From October 22 to 25, 2019, Vladimir Putin received about fifty African heads of state in Sochi in Russia. If no major announcement was made, this summit was above all intended to celebrate the Russian-African friendship and has a highly symbolic significance.
Russia in the cold war
During the Cold War, the African continent was the site of an indirect confrontation between the USSR and the United States. The USSR had forged strong military, economic and intellectual ties with Africa (training of elites and military cadres, scholarships granted to students, etc.). However, the collapse of the Soviet bloc dealt a severe blow to the Russian presence in Africa.Today, all eyes are on China, accused of neo-imperialism in Africa. However, there is less talk about the Russian presence, which is nonetheless very real. Russia’s return to Africa can be dated from the mid-2000s.
The Sochi summit in Russia
The Sochi summit is very revealing of this return of Russia on the African scene. According to Thierry Vircoulon, a researcher associated with the IFRI’s Sub-Saharan Africa Center, the organization of this summit is part of a real communication strategy. It is a deliberate will of Russia to show the international community that it maintains strong links with the African continent.

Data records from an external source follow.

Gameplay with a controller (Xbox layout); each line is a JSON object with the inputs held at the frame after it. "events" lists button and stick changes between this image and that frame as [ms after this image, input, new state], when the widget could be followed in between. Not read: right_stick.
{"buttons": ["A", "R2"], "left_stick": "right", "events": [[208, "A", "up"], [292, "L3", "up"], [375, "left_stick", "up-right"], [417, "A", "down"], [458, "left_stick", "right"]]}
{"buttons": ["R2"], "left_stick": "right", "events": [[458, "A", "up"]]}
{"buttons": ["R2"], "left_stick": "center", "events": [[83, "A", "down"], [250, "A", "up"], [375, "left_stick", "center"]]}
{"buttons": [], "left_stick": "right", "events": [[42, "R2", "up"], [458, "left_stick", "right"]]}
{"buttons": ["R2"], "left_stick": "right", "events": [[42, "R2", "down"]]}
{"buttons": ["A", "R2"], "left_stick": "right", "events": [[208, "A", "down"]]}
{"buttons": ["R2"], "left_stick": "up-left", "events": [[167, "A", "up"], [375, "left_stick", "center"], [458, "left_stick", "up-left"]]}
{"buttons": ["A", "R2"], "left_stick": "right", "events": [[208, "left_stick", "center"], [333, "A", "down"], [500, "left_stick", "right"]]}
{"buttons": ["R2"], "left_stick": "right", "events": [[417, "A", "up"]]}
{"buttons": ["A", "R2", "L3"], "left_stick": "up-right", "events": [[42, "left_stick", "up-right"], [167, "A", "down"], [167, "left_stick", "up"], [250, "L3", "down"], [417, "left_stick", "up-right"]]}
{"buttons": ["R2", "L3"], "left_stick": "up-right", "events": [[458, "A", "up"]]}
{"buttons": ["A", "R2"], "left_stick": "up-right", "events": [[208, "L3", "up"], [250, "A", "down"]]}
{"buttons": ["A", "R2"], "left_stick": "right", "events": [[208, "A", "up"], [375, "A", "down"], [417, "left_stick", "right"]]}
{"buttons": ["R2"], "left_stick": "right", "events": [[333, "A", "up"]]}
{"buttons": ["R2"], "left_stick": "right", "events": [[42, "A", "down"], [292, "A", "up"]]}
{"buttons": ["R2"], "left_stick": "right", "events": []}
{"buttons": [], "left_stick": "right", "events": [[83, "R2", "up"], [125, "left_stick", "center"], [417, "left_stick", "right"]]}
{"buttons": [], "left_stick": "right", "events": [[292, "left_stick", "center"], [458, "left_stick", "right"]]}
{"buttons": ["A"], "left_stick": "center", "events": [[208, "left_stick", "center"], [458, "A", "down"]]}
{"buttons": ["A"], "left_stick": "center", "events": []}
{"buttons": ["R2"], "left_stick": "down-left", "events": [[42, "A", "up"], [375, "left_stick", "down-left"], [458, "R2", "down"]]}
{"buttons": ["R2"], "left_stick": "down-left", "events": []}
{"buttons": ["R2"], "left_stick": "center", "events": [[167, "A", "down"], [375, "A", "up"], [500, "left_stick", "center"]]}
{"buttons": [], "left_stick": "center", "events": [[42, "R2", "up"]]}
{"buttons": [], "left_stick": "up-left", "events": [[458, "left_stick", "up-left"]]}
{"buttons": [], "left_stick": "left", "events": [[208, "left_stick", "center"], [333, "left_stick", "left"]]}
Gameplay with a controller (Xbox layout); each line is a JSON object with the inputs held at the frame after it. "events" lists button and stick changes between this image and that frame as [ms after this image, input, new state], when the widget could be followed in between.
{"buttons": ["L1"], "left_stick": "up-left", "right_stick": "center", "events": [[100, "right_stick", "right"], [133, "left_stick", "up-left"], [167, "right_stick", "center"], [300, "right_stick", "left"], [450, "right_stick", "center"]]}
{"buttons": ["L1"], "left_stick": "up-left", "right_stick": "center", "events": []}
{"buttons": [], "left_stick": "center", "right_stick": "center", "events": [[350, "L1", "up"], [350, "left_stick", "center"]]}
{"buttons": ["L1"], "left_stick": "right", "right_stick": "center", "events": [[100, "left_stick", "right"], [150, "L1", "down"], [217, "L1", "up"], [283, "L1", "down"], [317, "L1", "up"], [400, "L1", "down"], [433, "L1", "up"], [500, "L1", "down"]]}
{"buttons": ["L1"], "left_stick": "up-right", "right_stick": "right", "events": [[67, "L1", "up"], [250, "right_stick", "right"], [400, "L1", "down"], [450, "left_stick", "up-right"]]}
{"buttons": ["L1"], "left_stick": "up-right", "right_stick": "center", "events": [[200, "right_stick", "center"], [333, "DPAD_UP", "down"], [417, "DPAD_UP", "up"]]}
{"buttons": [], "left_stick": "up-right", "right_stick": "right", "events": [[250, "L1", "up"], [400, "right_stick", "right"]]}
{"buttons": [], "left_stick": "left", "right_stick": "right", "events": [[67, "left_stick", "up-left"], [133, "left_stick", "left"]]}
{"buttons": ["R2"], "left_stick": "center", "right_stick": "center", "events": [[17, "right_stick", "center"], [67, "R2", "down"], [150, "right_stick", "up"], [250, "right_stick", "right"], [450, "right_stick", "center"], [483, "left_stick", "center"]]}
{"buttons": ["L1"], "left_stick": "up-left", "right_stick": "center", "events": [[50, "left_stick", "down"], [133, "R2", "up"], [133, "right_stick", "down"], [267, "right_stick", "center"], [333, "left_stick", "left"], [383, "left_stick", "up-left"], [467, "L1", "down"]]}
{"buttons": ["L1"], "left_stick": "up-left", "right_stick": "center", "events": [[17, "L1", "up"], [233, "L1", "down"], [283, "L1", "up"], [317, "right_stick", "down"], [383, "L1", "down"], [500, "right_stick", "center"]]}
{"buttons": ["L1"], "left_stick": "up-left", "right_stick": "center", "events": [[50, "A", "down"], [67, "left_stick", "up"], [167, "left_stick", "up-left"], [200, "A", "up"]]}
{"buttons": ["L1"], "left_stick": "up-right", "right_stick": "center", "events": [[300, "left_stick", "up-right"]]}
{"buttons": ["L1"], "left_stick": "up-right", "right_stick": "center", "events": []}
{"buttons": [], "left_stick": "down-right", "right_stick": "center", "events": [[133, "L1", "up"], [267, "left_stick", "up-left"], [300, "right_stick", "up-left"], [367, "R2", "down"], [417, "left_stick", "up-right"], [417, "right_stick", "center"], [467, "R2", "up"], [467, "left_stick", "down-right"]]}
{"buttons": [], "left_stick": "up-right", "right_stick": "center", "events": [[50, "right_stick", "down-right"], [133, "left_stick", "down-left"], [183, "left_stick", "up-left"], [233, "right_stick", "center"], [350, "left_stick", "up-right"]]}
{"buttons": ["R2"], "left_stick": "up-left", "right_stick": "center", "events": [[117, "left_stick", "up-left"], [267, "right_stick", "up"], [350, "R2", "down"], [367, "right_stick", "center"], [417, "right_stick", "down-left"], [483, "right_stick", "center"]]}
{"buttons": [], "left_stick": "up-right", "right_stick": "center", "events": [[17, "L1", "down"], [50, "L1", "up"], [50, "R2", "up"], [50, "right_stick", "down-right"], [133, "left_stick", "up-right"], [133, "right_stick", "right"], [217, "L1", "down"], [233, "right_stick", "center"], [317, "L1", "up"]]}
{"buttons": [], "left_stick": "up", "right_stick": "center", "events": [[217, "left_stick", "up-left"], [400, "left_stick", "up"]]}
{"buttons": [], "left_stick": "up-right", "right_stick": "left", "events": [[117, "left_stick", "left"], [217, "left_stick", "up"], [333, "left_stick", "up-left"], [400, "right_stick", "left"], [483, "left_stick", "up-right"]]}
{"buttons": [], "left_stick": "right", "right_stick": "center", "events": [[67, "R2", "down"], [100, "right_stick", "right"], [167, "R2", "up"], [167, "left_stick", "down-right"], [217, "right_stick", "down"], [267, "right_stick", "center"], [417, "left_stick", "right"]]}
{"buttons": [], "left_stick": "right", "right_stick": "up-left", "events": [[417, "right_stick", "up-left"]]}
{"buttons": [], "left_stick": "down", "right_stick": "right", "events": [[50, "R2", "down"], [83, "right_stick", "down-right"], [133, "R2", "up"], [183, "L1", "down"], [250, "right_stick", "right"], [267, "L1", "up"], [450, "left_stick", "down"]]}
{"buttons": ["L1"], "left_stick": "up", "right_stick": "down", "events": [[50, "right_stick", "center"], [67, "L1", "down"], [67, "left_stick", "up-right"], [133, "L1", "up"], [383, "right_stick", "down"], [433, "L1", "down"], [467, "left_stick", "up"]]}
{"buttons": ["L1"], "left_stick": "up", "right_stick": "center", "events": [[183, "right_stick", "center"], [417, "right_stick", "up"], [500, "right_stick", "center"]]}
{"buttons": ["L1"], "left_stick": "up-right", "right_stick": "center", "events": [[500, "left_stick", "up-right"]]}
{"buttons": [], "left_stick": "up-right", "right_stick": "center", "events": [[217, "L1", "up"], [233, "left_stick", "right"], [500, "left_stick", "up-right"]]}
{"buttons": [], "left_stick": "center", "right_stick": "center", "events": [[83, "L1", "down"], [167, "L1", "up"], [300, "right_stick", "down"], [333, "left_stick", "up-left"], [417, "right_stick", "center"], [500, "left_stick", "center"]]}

The causes of a renewed Russian interest in Africa
First, Russia’s return to the African continent is linked to the Ukrainian crisis of 2014. Russia, under Western sanctions, is looking for new diplomatic, economic and military allies according to Thierry Vircoulon.
Russia first turned to Sudan, a real international pariah. Moscow signed economic and military contracts with Khartoum before gaining a foothold in the Central African Republic and then extending its influence in other African countries. According to Poline Tchoubar, a consultant and author of a note for the FRS on Russia’s presence in Africa, Russia is primarily targeting countries where it can have the greatest impact at the lowest cost. For example, it will look first to countries that have been allies in the past.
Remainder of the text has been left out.